Harvard Students form Pro-Palestine Encampment

Protesters set up camp in Harvard Yard.

encampments in Harvard Yard

Wednesday afternoon, pro-Palestine activists set up an encampment in Harvard Yard | PHOTOGRAPH BY NIKO YAITANES/HARVARD MAGAZINE

UPDATE: May 10, 12:15 P.M.

This morning, Harvard Out of Occupied Palestine (HOOP) announced on Instagram that “Harvard has started sending out suspension notices” to students in the pro-Palestine encampment in Harvard Yard. Involuntary leave prevents students from taking exams (which end tomorrow), removes students from Harvard housing, and bars students from campus until reinstated. In a Monday email, Interim President Alan Garber threatened to place students in the “disruptive” encampment on involuntary leave (see below).

In another Instagram post early Friday morning, HOOP said that Garber met informally with student protest liaisons. According to HOOP, Garber offered not to suspend students if they ended the encampment. HOOP says they declined the request and counter-offered with “four tangible asks that would move Harvard forward on transparency and ethical investment.” When Garber rejected that offer, HOOP organizers decided to maintain the encampment despite the consequences. “We choose to stay in our tents,” HOOP wrote, “because we know there is no sacrifice too large to protest Harvard’s complicity in genocide."

HOOP and Harvard spokespeople did not immediately respond to requests for comment. Check back for updates. 

 

UPDATE: May 6, 12:45 P.M.

※

● **Brief 1**:
Answer these questions using the article on the Harvard Yard encampment:
(a) According to HOOP's announcement, what has Harvard started sending to students in the encampment?
(b) What did Garber offer the students, according to HOOP?
(c) On what day did Garber send the email threatening involuntary leave?
● **Brief 2**: Render this sentence from the article on the Harvard Yard encampment in Spanish: "HOOP and Harvard spokespeople did not immediately respond to requests for comment."
● **Brief 3**: Pick up the article on the Harvard Yard encampment after its final line and write the next part.

● **Provided data**:

※

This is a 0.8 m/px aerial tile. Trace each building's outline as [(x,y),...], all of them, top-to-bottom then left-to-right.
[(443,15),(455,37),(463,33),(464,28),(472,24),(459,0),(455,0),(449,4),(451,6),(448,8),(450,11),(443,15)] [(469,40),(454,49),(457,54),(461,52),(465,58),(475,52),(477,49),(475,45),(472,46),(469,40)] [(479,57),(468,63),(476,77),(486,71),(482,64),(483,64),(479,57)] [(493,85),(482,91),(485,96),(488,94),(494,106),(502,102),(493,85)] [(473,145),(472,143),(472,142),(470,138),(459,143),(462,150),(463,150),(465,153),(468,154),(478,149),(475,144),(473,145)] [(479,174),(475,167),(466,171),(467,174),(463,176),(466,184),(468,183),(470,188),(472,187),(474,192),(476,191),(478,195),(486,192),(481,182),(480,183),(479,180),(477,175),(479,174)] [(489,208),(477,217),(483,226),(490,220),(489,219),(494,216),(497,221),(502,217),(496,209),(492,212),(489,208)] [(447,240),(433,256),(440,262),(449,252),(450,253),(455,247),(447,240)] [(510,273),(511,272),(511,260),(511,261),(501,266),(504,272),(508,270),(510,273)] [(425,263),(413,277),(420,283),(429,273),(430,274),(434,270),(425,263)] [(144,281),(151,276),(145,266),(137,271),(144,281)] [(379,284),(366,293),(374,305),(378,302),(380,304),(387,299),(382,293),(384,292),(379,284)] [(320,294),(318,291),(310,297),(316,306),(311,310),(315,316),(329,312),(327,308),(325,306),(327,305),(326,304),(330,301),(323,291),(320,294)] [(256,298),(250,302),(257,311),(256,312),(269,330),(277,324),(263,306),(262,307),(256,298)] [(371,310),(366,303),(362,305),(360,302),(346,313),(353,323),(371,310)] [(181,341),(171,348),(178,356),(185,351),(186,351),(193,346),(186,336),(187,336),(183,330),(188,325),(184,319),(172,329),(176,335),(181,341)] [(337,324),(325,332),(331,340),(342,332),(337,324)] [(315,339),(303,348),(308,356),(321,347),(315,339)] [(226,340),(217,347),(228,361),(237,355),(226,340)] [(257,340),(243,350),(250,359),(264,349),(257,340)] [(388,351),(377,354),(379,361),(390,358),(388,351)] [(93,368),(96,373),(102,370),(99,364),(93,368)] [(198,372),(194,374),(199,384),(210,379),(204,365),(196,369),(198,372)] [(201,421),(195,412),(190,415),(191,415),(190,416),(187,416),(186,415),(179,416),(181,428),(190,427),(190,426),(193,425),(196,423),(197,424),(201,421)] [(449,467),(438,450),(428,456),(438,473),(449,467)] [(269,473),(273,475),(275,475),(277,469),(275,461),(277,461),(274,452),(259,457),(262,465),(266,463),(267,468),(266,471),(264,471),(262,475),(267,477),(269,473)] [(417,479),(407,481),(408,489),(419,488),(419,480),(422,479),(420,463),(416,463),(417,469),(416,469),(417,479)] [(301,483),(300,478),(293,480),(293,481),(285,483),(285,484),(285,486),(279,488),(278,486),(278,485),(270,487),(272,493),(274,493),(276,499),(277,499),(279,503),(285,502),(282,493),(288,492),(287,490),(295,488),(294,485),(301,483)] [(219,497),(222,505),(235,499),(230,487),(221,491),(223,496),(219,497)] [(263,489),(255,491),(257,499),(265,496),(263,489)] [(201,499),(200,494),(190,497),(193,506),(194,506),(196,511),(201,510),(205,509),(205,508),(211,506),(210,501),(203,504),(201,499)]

※

● **Exercise answer 1**:
(a) Suspension notices.
(b) Not to suspend them if they ended the encampment.
(c) Monday.

● **Exercise answer 2**: Los portavoces de HOOP y de Harvard no respondieron de inmediato a las solicitudes de comentarios.

● **Exercise answer 3**:
Monday morning, interim president Alan M. Garber sent a message to Harvard students and alumni regarding the pro-Palestine encampment on Harvard Yard. He called the encampment “disruptive” and threatened to place participating students on “involuntary leave,” which would bar them from campus until reinstated. The email comes hours before the 5:00 P.M. deadline that Harvard Out Occupied Palestine, the group leading the encampment, set for the University to “commence negotiations.”

Garber acknowledged that “the right to free speech, including protest and dissent, is vital to the work of the research university,” but noted “it is not unlimited,” citing Harvard’s recently revamped protest guidelines. He wrote that the encampment “favors the voices of a few over the rights of many who have experienced disruption in how they learn and work at a critical time of the semester” and urged protesters to end their “occupation of Harvard Yard.” He criticized protesters’ behavior, including yelling at Harvard staff who were collecting protesters’ Harvard ID information. He also cited reports that “passers-by have been confronted, surveilled, and followed,” actions he termed “indefensible and unacceptable.”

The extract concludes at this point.